[Records from a collection]
- - -

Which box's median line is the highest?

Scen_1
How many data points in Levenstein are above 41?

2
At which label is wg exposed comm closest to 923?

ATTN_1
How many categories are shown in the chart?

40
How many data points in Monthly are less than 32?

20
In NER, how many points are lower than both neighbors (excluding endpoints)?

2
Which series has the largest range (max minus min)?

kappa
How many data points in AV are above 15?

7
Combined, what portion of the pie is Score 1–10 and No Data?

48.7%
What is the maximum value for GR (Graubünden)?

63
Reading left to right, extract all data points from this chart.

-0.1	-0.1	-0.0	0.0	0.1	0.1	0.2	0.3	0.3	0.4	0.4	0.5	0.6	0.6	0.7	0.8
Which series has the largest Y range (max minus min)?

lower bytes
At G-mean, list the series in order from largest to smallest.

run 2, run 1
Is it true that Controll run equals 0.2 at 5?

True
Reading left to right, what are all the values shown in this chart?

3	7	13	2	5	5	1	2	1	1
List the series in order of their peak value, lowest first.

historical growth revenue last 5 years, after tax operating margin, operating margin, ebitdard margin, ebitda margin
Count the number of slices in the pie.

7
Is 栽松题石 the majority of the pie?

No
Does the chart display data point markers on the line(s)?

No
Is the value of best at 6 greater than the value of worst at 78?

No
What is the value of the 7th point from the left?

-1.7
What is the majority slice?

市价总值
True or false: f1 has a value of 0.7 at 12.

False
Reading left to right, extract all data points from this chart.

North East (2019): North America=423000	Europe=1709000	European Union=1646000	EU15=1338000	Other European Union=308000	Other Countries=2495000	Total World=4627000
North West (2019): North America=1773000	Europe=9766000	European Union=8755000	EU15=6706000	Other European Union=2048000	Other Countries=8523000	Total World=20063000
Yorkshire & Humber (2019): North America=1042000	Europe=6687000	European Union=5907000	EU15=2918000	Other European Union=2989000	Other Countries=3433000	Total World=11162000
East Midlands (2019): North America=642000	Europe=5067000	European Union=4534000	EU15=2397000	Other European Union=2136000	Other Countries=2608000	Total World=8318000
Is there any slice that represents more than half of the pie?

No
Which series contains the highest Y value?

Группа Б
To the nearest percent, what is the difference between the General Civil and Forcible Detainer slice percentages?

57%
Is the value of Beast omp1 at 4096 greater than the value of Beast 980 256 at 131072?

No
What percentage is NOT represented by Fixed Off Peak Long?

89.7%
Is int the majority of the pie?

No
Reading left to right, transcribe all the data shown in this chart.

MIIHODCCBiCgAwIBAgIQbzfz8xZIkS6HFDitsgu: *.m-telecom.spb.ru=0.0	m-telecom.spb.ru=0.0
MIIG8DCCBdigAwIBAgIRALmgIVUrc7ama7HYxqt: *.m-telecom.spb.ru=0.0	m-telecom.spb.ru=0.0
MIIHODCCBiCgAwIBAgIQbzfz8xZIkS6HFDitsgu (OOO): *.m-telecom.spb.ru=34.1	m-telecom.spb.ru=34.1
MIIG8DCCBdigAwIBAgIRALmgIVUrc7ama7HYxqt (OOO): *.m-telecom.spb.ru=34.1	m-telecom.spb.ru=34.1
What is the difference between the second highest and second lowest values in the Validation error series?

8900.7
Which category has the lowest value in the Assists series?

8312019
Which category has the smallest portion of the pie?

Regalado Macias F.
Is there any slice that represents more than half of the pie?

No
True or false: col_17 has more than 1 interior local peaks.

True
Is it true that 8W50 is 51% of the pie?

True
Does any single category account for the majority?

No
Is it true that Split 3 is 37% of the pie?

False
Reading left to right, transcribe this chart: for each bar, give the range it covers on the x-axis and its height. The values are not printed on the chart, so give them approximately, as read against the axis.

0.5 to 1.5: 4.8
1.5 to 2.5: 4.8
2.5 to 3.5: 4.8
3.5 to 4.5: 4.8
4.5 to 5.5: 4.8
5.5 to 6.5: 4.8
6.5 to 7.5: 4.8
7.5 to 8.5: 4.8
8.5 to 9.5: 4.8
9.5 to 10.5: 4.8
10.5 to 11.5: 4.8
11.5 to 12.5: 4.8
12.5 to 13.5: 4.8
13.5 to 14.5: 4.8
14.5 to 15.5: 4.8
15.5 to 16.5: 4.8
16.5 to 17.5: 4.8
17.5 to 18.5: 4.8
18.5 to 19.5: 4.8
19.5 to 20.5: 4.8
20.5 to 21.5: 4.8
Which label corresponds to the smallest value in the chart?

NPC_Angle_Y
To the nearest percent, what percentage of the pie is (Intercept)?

- - -

#### [TO-DO ITEM]
Pull out each line of the items above that contains the word "right". Upper and lower case must match.

#### [RESPONSE]
Reading left to right, extract all data points from this chart.
Reading left to right, what are all the values shown in this chart?
Reading left to right, extract all data points from this chart.
Reading left to right, transcribe all the data shown in this chart.
Reading left to right, transcribe this chart: for each bar, give the range it covers on the x-axis and its height. The values are not printed on the chart, so give them approximately, as read against the axis.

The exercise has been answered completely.